Collected data:
================================

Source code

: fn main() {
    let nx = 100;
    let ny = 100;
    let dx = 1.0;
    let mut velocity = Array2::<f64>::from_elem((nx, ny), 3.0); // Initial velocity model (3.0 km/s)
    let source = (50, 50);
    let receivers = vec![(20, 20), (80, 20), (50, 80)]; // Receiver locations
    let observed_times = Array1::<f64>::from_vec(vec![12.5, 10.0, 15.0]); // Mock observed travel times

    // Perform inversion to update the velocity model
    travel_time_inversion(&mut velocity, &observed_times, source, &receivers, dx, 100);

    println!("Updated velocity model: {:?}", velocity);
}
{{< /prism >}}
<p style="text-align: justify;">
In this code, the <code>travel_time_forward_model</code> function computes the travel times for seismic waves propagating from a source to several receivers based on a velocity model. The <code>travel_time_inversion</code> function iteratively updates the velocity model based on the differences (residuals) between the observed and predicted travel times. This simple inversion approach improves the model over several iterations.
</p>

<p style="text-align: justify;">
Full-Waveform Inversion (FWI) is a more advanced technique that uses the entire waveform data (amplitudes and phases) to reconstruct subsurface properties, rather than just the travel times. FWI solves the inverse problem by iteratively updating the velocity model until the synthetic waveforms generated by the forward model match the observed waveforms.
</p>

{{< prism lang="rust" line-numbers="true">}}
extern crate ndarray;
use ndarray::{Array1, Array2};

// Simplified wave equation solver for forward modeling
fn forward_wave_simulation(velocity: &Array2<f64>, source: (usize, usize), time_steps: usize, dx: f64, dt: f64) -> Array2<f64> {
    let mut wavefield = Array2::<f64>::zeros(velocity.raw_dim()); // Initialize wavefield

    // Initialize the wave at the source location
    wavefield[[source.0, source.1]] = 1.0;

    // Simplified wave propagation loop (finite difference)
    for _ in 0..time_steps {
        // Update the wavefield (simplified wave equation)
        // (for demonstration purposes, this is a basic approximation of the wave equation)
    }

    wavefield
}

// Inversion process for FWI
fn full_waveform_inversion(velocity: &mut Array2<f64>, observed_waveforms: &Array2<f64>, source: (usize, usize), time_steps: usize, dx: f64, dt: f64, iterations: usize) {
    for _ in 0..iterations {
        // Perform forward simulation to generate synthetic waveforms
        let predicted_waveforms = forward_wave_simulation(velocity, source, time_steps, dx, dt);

================================

Where does "synthetic" appear in the records above? Copy each line that holds it.

Full-Waveform Inversion (FWI) is a more advanced technique that uses the entire waveform data (amplitudes and phases) to reconstruct subsurface properties, rather than just the travel times. FWI solves the inverse problem by iteratively updating the velocity model until the synthetic waveforms generated by the forward model match the observed waveforms.
        // Perform forward simulation to generate synthetic waveforms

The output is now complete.